__THE PROBLEM__. Give back exactly the lines of the entries below from the line with "November 1, 2022" to the line with "https://www.mkyong.com/maven/how-to-install-maven-in-windows/", inclusive, and only those.

─── MATERIAL SHOWN ───

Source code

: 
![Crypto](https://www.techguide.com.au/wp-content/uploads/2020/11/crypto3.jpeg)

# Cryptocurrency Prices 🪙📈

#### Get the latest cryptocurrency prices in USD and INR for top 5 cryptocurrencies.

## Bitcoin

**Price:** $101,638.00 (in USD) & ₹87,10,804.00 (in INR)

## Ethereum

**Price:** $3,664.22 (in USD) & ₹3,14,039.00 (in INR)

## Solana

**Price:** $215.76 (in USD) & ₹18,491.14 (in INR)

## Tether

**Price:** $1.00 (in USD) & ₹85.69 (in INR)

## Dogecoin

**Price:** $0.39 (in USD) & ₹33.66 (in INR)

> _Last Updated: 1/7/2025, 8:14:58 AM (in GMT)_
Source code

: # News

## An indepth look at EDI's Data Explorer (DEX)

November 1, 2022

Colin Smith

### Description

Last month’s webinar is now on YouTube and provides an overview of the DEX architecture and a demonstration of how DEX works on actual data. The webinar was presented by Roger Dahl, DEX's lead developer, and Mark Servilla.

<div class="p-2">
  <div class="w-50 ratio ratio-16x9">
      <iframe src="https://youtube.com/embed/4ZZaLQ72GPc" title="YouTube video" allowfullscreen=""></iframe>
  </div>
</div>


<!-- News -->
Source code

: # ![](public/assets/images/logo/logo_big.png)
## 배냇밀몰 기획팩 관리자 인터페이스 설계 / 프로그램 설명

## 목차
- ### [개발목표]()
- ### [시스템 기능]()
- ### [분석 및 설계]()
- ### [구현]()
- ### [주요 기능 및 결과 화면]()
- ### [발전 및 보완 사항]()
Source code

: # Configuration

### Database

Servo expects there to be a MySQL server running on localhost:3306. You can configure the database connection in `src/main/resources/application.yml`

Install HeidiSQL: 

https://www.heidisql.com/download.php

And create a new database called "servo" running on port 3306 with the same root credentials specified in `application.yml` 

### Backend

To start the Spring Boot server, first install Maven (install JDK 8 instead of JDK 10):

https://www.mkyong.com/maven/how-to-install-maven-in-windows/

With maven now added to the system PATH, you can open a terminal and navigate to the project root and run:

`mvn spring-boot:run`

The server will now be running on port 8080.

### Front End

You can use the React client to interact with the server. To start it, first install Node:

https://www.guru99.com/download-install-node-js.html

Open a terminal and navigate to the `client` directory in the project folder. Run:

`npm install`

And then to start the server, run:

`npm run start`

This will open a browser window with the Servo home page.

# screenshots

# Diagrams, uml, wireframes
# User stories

───

__WRITTEN RESPONSE__.
November 1, 2022

Colin Smith

### Description

Last month’s webinar is now on YouTube and provides an overview of the DEX architecture and a demonstration of how DEX works on actual data. The webinar was presented by Roger Dahl, DEX's lead developer, and Mark Servilla.

<div class="p-2">
  <div class="w-50 ratio ratio-16x9">
      <iframe src="https://youtube.com/embed/4ZZaLQ72GPc" title="YouTube video" allowfullscreen=""></iframe>
  </div>
</div>


<!-- News -->
Source code

: # ![](public/assets/images/logo/logo_big.png)
## 배냇밀몰 기획팩 관리자 인터페이스 설계 / 프로그램 설명

## 목차
- ### [개발목표]()
- ### [시스템 기능]()
- ### [분석 및 설계]()
- ### [구현]()
- ### [주요 기능 및 결과 화면]()
- ### [발전 및 보완 사항]()
Source code

: # Configuration

### Database

Servo expects there to be a MySQL server running on localhost:3306. You can configure the database connection in `src/main/resources/application.yml`

Install HeidiSQL: 

https://www.heidisql.com/download.php

And create a new database called "servo" running on port 3306 with the same root credentials specified in `application.yml` 

### Backend

To start the Spring Boot server, first install Maven (install JDK 8 instead of JDK 10):

https://www.mkyong.com/maven/how-to-install-maven-in-windows/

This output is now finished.